WORK INSTRUCTION - Pick out each line of the records that includes the string "Dreyfus", and copy it.
--------------------------------
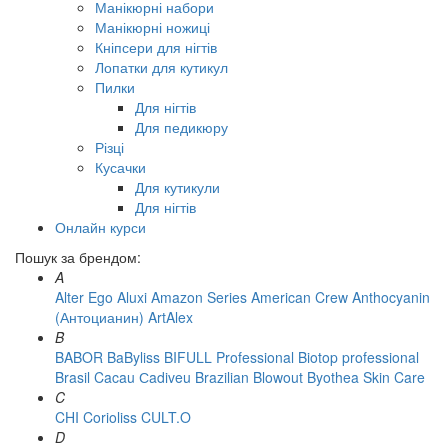
Манікюрні набори
Манікюрні ножиці
Кніпсери для нігтів
Лопатки для кутикул
Пилки
Для нігтів
Для педикюру
Різці
Кусачки
Для кутикули
Для нігтів
Онлайн курси
Пошук за брендом:
A
Alter Ego
Aluxi
Amazon Series
American Crew
Anthocyanin
(Антоцианин)
ArtAlex
B
BABOR
BaByliss
BIFULL Professional
Biotop professional
Brasil Cacau Сadiveu
Brazilian Blowout
Byothea Skin Care
C
CHI
Corioliss
CULT.O
D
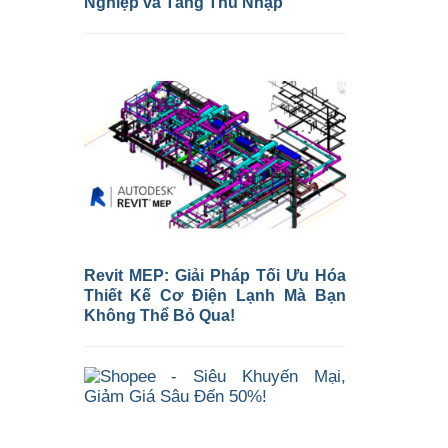
Nghiệp và Tăng Thu Nhập
Revit MEP: Giải Pháp Tối Ưu Hóa
Thiết Kế Cơ Điện Lạnh Mà Bạn
Không Thể Bỏ Qua!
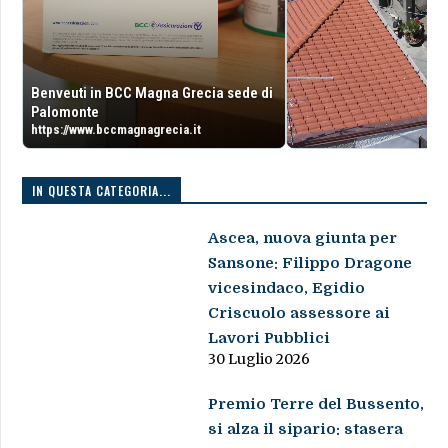
Benveuti in BCC Magna Grecia sede di
Palomonte
https://www.bccmagnagrecia.it
IN QUESTA CATEGORIA...
Ascea, nuova giunta per
Sansone: Filippo Dragone
vicesindaco, Egidio
Criscuolo assessore ai
Lavori Pubblici
30 Luglio 2026
Premio Terre del Bussento,
si alza il sipario: stasera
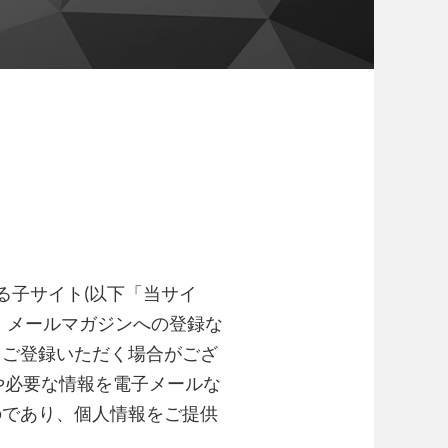
ている子サイト(以下「当サイ
、メールマガジンへの登録な
をご登録いただく場合がござ
や必要な情報を電子メールな
のであり、個人情報をご提供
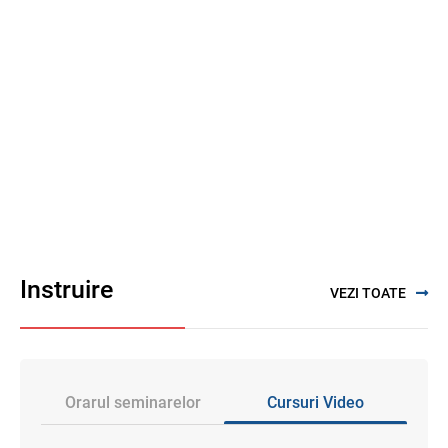
Instruire
VEZI TOATE
Orarul seminarelor
Cursuri Video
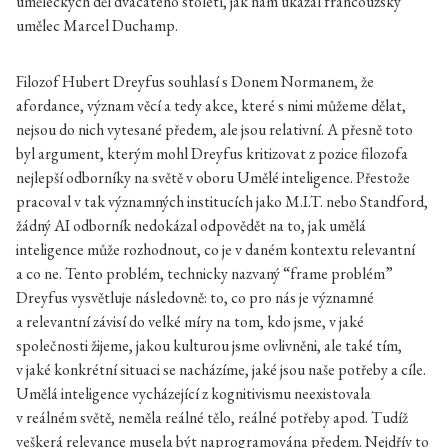
uměleckých děl dvacátého století, jak nám ukázal francouzský
umělec Marcel Duchamp.
Filozof Hubert Dreyfus souhlasí s Donem Normanem, že
afordance, význam věcí a tedy akce, které s nimi můžeme dělat,
nejsou do nich vytesané předem, ale jsou relativní. A přesně toto
byl argument, kterým mohl Dreyfus kritizovat z pozice filozofa
nejlepší odborníky na světě v oboru Umělé inteligence. Přestože
pracoval v tak významných institucích jako M.I.T. nebo Standford,
žádný AI odborník nedokázal odpovědět na to, jak umělá
inteligence může rozhodnout, co je v daném kontextu relevantní
a co ne. Tento problém, technicky nazvaný “frame problém”
Dreyfus vysvětluje následovně: to, co pro nás je významné
a relevantní závisí do velké míry na tom, kdo jsme, v jaké
společnosti žijeme, jakou kulturou jsme ovlivněni, ale také tím,
v jaké konkrétní situaci se nacházíme, jaké jsou naše potřeby a cíle.
Umělá inteligence vycházející z kognitivismu neexistovala
v reálném světě, neměla reálné tělo, reálné potřeby apod. Tudíž
veškerá relevance musela být naprogramována předem. Nejdřív to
--------------------------------
EXERCISE ANSWER -
Filozof Hubert Dreyfus souhlasí s Donem Normanem, že
byl argument, kterým mohl Dreyfus kritizovat z pozice filozofa
Dreyfus vysvětluje následovně: to, co pro nás je významné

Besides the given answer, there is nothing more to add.